*文本片段*:
中文摘要：

目的利用改良的小鼠颅骨缺损模型，活体动态观察颅骨缺损后骨形成过程，并对Wnt信号相关基因进行检测，为颅骨再生修复机制及促进修复措施研究提供新的数据。方法用直径2mm的金刚石钻头于小鼠右侧颅顶骨建立颅骨缺损模型，术后2周和4周通过Micro-CT及组织病理切片来观察缺损部位新生骨生长情况，测量其面积大小，定量分析缺损部位的骨形成能力。同时提取缺损后不同时间点缺损周围骨组织RNA，定量PCR检测成骨分化相关基因Cbfal、OP和OC，以及Wnt通路基因Wnt3a、B—catenin及下游转录因子cyclinD1、Tcfl的表达。结果术后2周Micro—CT扫描示缺损愈合百分比为（20．1±6．0）％；术后4周缺损进一步愈合，缺损愈合百分比为（30．1±5．0）％。定量PCR结果显示Cbfal和OP在缺损后2周表达较高，而OC则在缺损后4周达到高峰。Wnt3a、B-catenin、cyclinD1和Tcfl的mRNA表达水平在缺损后2周和4周均较缺损前明显升高。结论成功改良制作了小鼠颅骨缺损模型，并通过活体Micro-CT和组织病理染色对颅骨缺损后的修复过程进行了动态观察，进一步发现Wnt信号通路的激活可能参与颅骨缺损后骨形成过程。

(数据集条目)

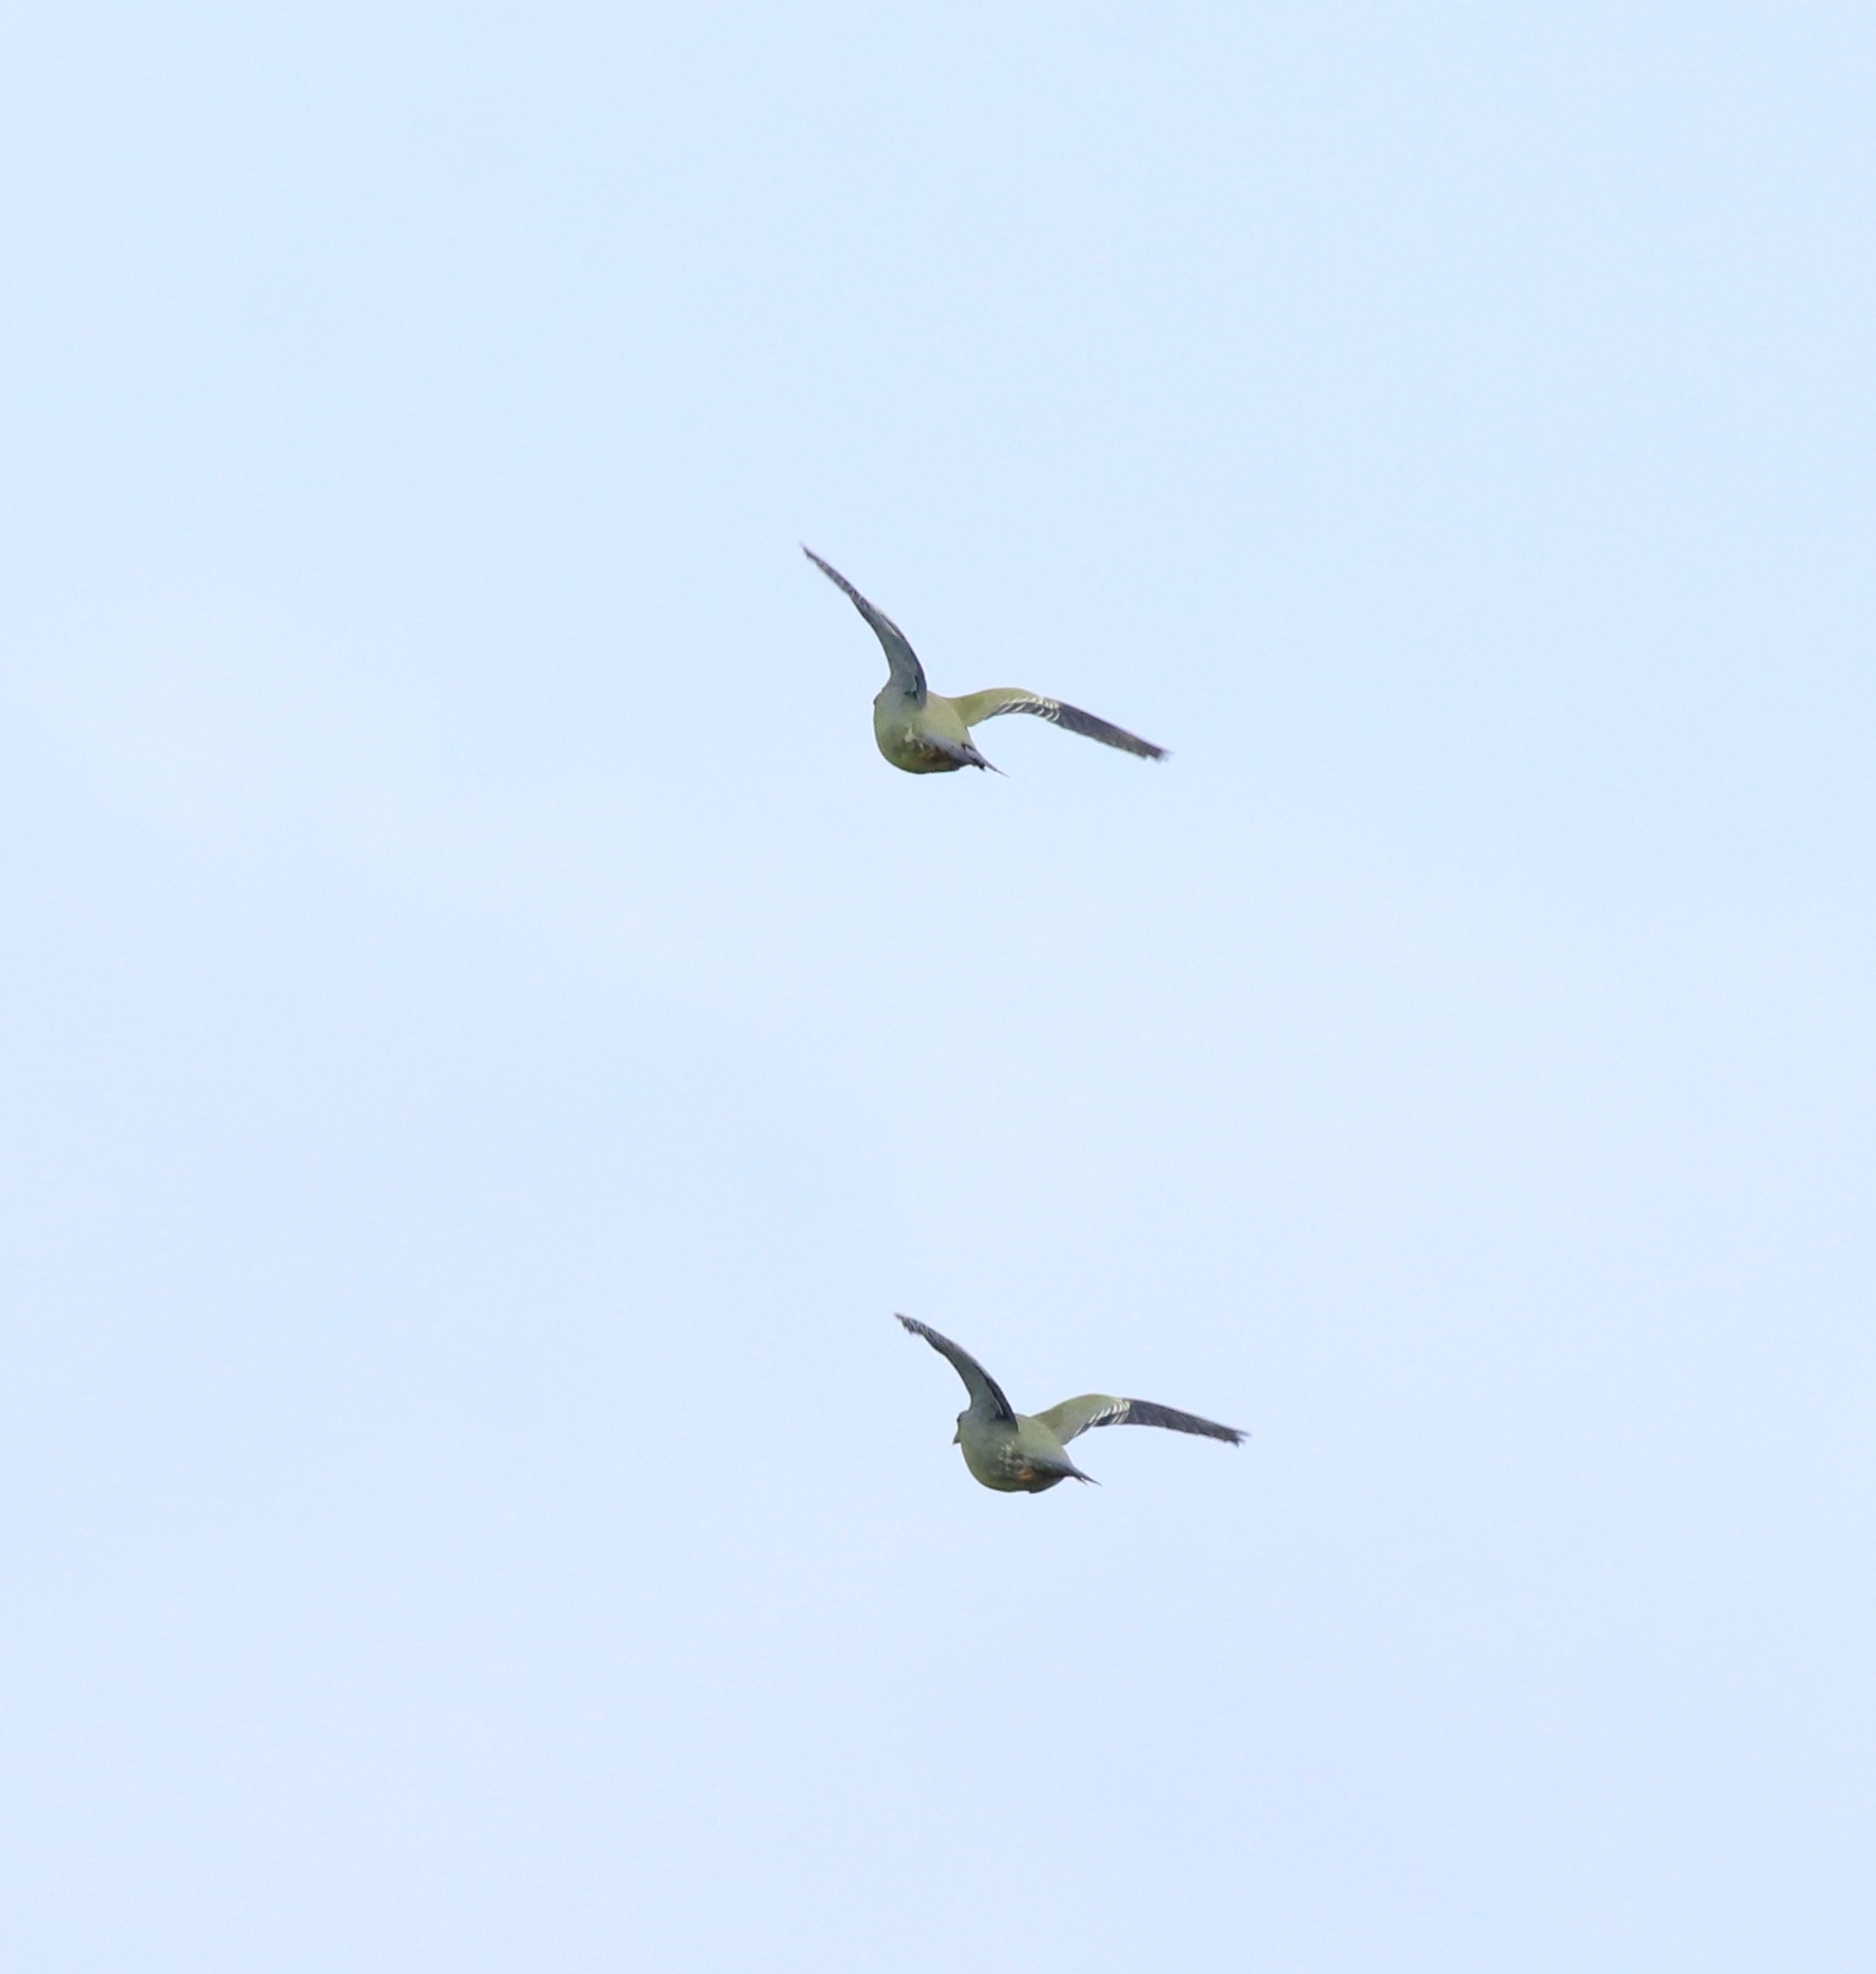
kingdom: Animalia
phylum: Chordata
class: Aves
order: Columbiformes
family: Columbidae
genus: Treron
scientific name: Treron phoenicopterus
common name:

*问题详情*: 能否把这段摘要从“目的利用改良的小鼠颅骨缺损模”一直到“能参与颅骨缺损后骨形成过程。”的全部内容改写一遍，并将其中的“小鼠”一律换成“大鼠”？ 这些条目取自另外的来源。

*作答区*:
目的利用改良的大鼠颅骨缺损模型，活体动态观察颅骨缺损后骨形成过程，并对Wnt信号相关基因进行检测，为颅骨再生修复机制及促进修复措施研究提供新的数据。方法用直径2mm的金刚石钻头于大鼠右侧颅顶骨建立颅骨缺损模型，术后2周和4周通过Micro-CT及组织病理切片来观察缺损部位新生骨生长情况，测量其面积大小，定量分析缺损部位的骨形成能力。同时提取缺损后不同时间点缺损周围骨组织RNA，定量PCR检测成骨分化相关基因Cbfal、OP和OC，以及Wnt通路基因Wnt3a、B—catenin及下游转录因子cyclinD1、Tcfl的表达。结果术后2周Micro—CT扫描示缺损愈合百分比为（20．1±6．0）％；术后4周缺损进一步愈合，缺损愈合百分比为（30．1±5．0）％。定量PCR结果显示Cbfal和OP在缺损后2周表达较高，而OC则在缺损后4周达到高峰。Wnt3a、B-catenin、cyclinD1和Tcfl的mRNA表达水平在缺损后2周和4周均较缺损前明显升高。结论成功改良制作了大鼠颅骨缺损模型，并通过活体Micro-CT和组织病理染色对颅骨缺损后的修复过程进行了动态观察，进一步发现Wnt信号通路的激活可能参与颅骨缺损后骨形成过程。